Tuesday, May 27, 2008

Off-loading leases

The CBI/GVA Grimley Corporate Real Estate Survey was published last week. Among its findings are that 20% of businesses are planning to reduce their property space. It was only 12% six months ago.

That is not surprising in current conditions. Rents in FTSE 200 companies amount to 25% of profits, the report says.

In good times, however, property costs are not high on the agenda. Now they are becoming important. The report found that by the end of February 2008, construction companies suffered an 80% increase in operating lease liabilities and property provisions as a percentage of the value of their business, for example.

The trouble is that it is not easy reducing property costs where you have the long inflexible leases with upward only rent reviews which are still pretty much the norm.

I think we are going to see increasingly desperate attempts to get out of them – and that may mean an increase in property litigation.

Rising defaults expected

Research published by Investec Private Bank on Friday shows that nearly 90% of property professionals expect defaults on commercial property to increase in the next 12 months – but believe that banks will continue to lend to property investors and developers.
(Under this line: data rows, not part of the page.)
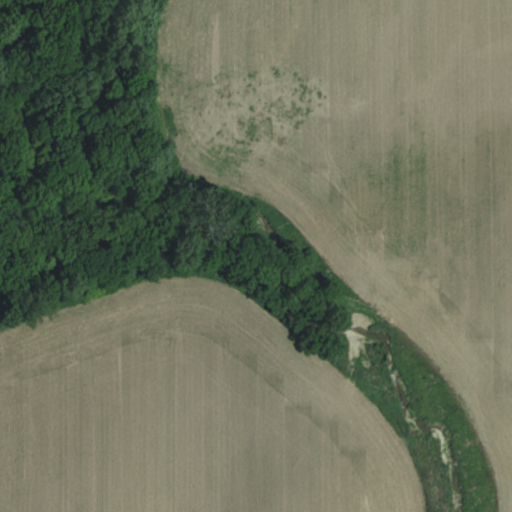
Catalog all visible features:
crop: (184, 407)
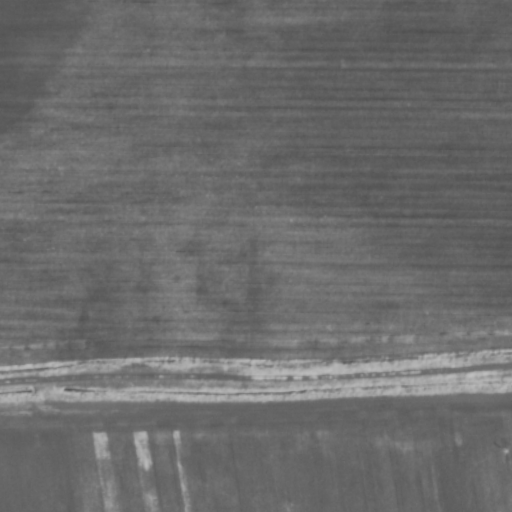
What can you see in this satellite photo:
crop: (255, 255)
road: (256, 378)
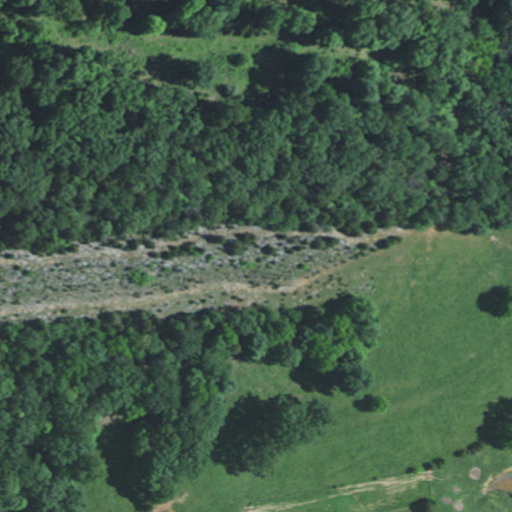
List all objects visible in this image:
power tower: (303, 285)
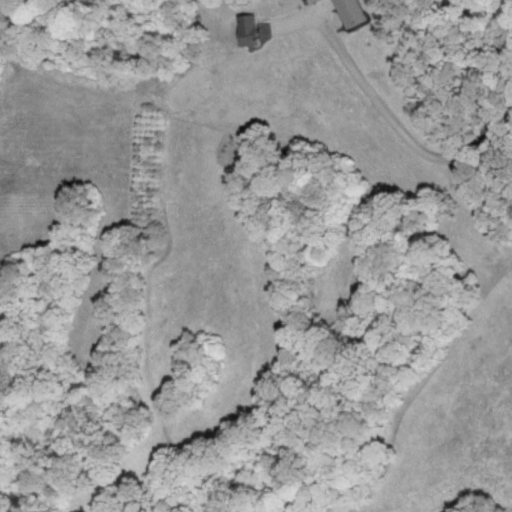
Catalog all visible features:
building: (350, 13)
building: (250, 32)
road: (382, 113)
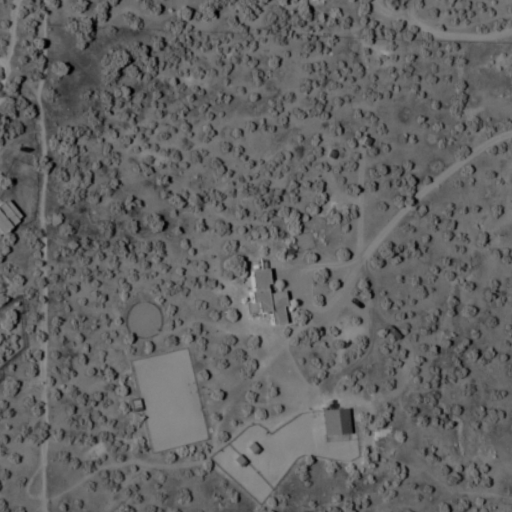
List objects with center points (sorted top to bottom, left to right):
building: (5, 217)
building: (262, 298)
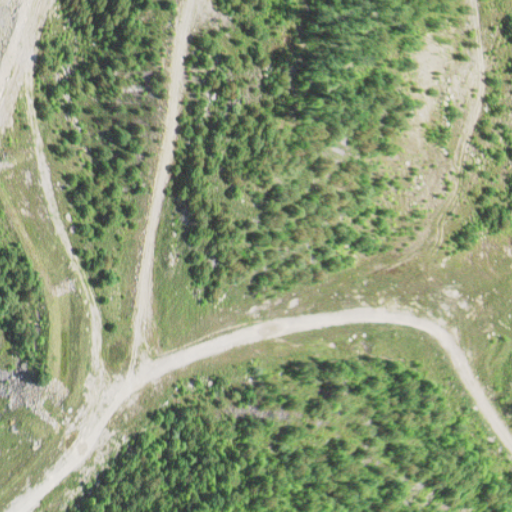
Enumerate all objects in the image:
quarry: (256, 256)
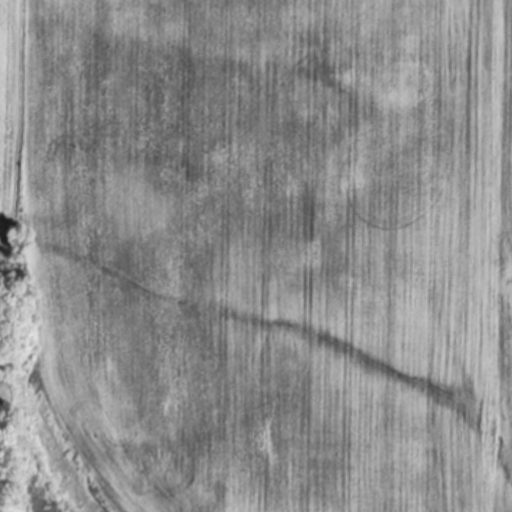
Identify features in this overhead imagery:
park: (18, 370)
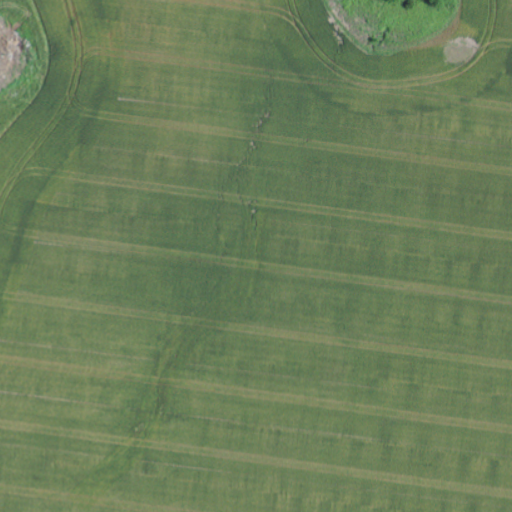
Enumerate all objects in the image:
road: (7, 63)
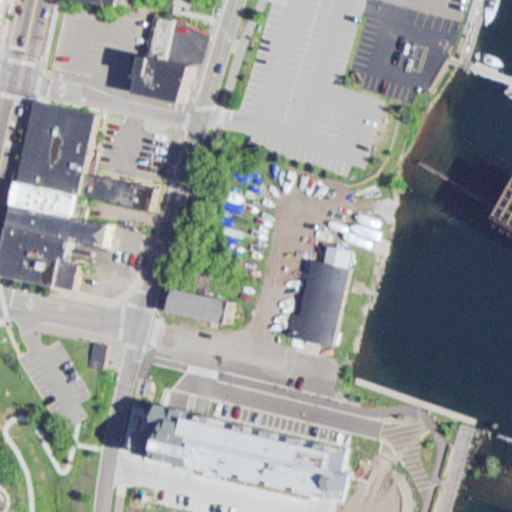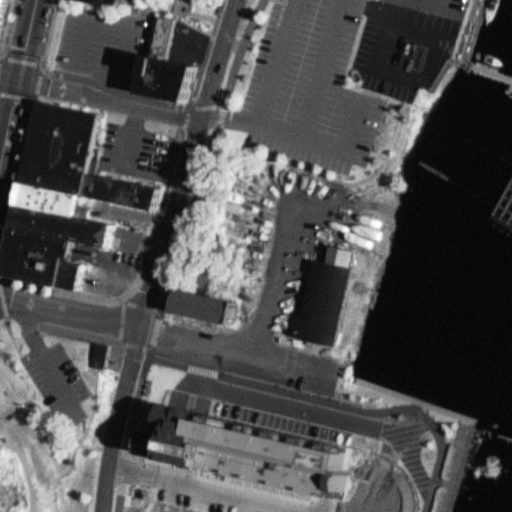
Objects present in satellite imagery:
building: (117, 1)
building: (123, 1)
road: (178, 1)
road: (158, 4)
road: (196, 14)
building: (6, 17)
building: (10, 17)
road: (8, 25)
road: (382, 33)
parking lot: (406, 46)
road: (4, 51)
road: (237, 57)
building: (178, 59)
building: (170, 67)
pier: (488, 69)
road: (10, 75)
traffic signals: (21, 78)
road: (109, 86)
road: (18, 87)
parking lot: (308, 89)
road: (17, 94)
road: (267, 94)
road: (109, 98)
road: (187, 119)
building: (65, 146)
road: (185, 161)
road: (20, 182)
building: (129, 192)
building: (57, 195)
building: (73, 196)
building: (71, 223)
building: (50, 257)
road: (0, 271)
road: (275, 277)
building: (330, 297)
building: (329, 300)
building: (209, 303)
building: (210, 304)
road: (70, 311)
road: (160, 312)
road: (122, 317)
road: (59, 326)
road: (234, 347)
road: (40, 354)
building: (102, 354)
parking lot: (53, 369)
road: (223, 374)
road: (31, 378)
road: (258, 403)
road: (396, 410)
road: (117, 417)
road: (74, 422)
road: (29, 423)
road: (211, 487)
road: (17, 491)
The wisdom of crowds. Though apparently as many as 4% think that banks will stop lending altogether!

Wednesday, May 21, 2008

Co-op to stay central

Co-operative Group, one of Manchester’s largest employers, is to stay within Manchester City Centre after all, when it relocates its offices. Previously it had been looking for a new location across Greater Manchester, although it never ruled out staying in the centre. It wants to leave its present site at Corporation Street on the grounds of cost, Egi reports today.

Tuesday, May 13, 2008

Court dress

The judiciary’s new robes are out. They went on show at the Royal Courts of Justice yesterday, The Lawyer reports. For civil work, no wigs, no wing collars, no bands. Just a long black gown, with coloured flashes on the breast to indicate rank. Suitable for any figure...

I think I rather like them. See them on your Judges from 1st October.

Friday, May 2, 2008

Apology

Things have been unusually busy the last few days and I apologise to regular readers for not having been able to update this blog for some days. Normal service will be resumed shortly.

Monday, April 21, 2008

Printworks works

Davis Coffer Lyons and Tushingham Moore have been appointed to re-position The Printworks in Manchester, EGi reports. Resolution bought the leisure scheme last year. Talks have started with bowling, club and restaurant operators, and there will some restructuring.

Amount of security for costs against receivers

A company in administrative receivership, acting by its receivers, sued for specific performance of a contract for sale and failed because all its terms were not in writing. The successful defendant knew all along the company was insolvent, but had not made an application for security for costs because he knew substantial sums had been realised in the receivership, and thought his costs would be paid out of monies held by the receivers.

When he realized the truth he applied for an order that receivers should pay (under s. 51(3) Supreme Court Act 1981). The Court declined.

1. Making a third party costs order required some exceptional circumstance, and there weren’t any
2. No-one said the receivers had acted improperly or unreasonably
3. Neither they nor the bank had funded or substantially controlled the proceedings or was to benefit from them
4. Since the company was not being wound up the receivers were its agents, and it alone was responsible for their acts
5. The defendant could have sought security for costs.

His appeal was dismissed. The Judge’s reasoning was correct. Aiden Shipping Co Ltd v Interbulk Ltd, The Vimeira (No 2) [1986] 2 All ER 409 considered. There was no justification for creating a rule that receivers should be personally responsible for the costs of a successful party, and it an order were made in this case, it would have to be made in virtually all such cases.
Usefully, the court observed that where the receiver has the money, the court should be robust and (in appropriate cases) order security for the full amount of standard costs expected.

The case is reported by LexisNexis and is called Dolphin Quays Developments Ltd v Mills [2008] EWCA Civ 385.